I will show you an example of this soon, but first I just want to discuss what impact choosing a base color will have on your brand.
Emotional Color
Colors have emotional meaning to your visitor and the color scheme you decide on for your brand needs to take this into account. It is no accident that fast food restaurants all use red to make you hungry, and IBM uses its corporate blue to represent trust.
Before you choose a color scheme, here are a few good exercises to identify a personality for your brand.
- Think of twenty words that describe your brand.
- If your brand was a car what sort of make would it be?
- What sort of feelings do you want to be associated with when someone sees your brand?
To learn more about what each color means here is a good article. http://www.smashingmagazine.com/2010/01/28/color-theory-for-designers-part-1-the-meaning-of-color/
Existing Brand Assets
If you already have a logo then you will often find that the colors you chose were intuitively based on some form of emotional color theory.

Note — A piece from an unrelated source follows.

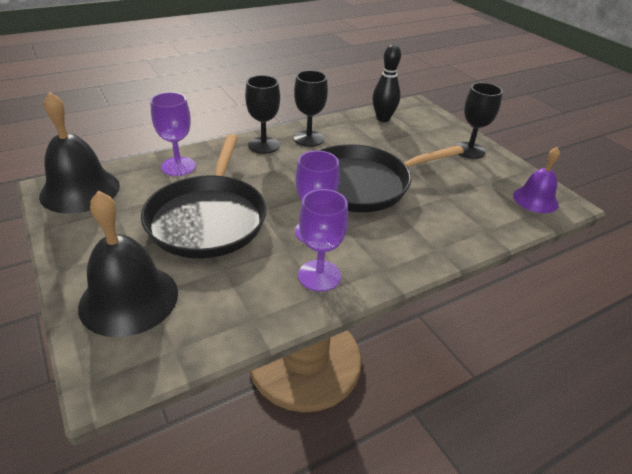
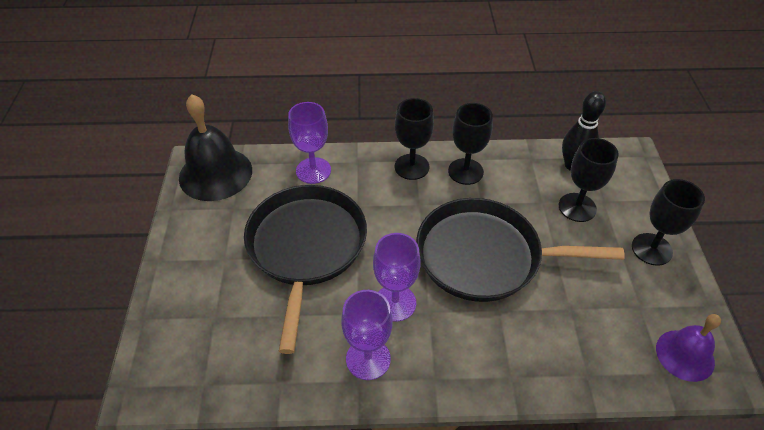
camera: 30 degrees right, 10 degrees up
(129, 299) = (195, 315): black bell -> none
(208, 218) = (306, 247): black pan -> black pan turned 150 degrees clockwise
(404, 140) = (577, 207): none -> black goblet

If you discover you have chosen incorrectly and it is too costly to update your printed material from the old colors you can leave your logo as is and just add some secondary colors that will give your brand the emotional meaning you were looking for.
A Note on Contrast
Black, white and shades of grey can be used in addition to the color scheme you choose for your site and you can use these to create contrast. Dark colors on light colors and vice versa (light colors on dark colors) stand out more on the page than two colors closer in shade.
You can use this to highlight a particular element on a page by making the contrast of its background greater.
Into Action
To show you an example, I will use the logo from a company Wooassist manages: www.iotagarden.com.au
https://www.dropbox.com/s/k09mmys93n967as/Screenshot%202015-01-09%2012.16.15.png?dl=0
Here are some notes when we re-designed the IOTA site about 12 months ago.
We don’t want to change things too much so we will stick with the two base colors of light and dark blue that are used for the logo.
I would like to introduce one more color that is a bit brighter and contrasting with the current blues that will liven up the site.
I am thinking maroon, but we can use adobe Kuler to see what a good contrasting color is mathematically.
These are the colors from the logo.
Light blue #8da5aa
Dark blue # 005293
Without going too much into the details of how Adobe Kuler works, the end results speak for themselves. When I enter base color dark blue # 005293, the complimentary color was a brown.
That didn’t suit the objectives of livening the site up so if we look at the triad relationship I can see the magenta color I was originally thinking of #a01410
And if we look at how these colors look together touching each other and apart you can see Kuler’s maths have not let us down. These colors look great together.
So here you can see with just a couple hours research and a couple of tools we were able to come up with a color scheme that suited our existing brand assets, while at the same time achieving our new objectives.
What color best represents the feeling of your brand?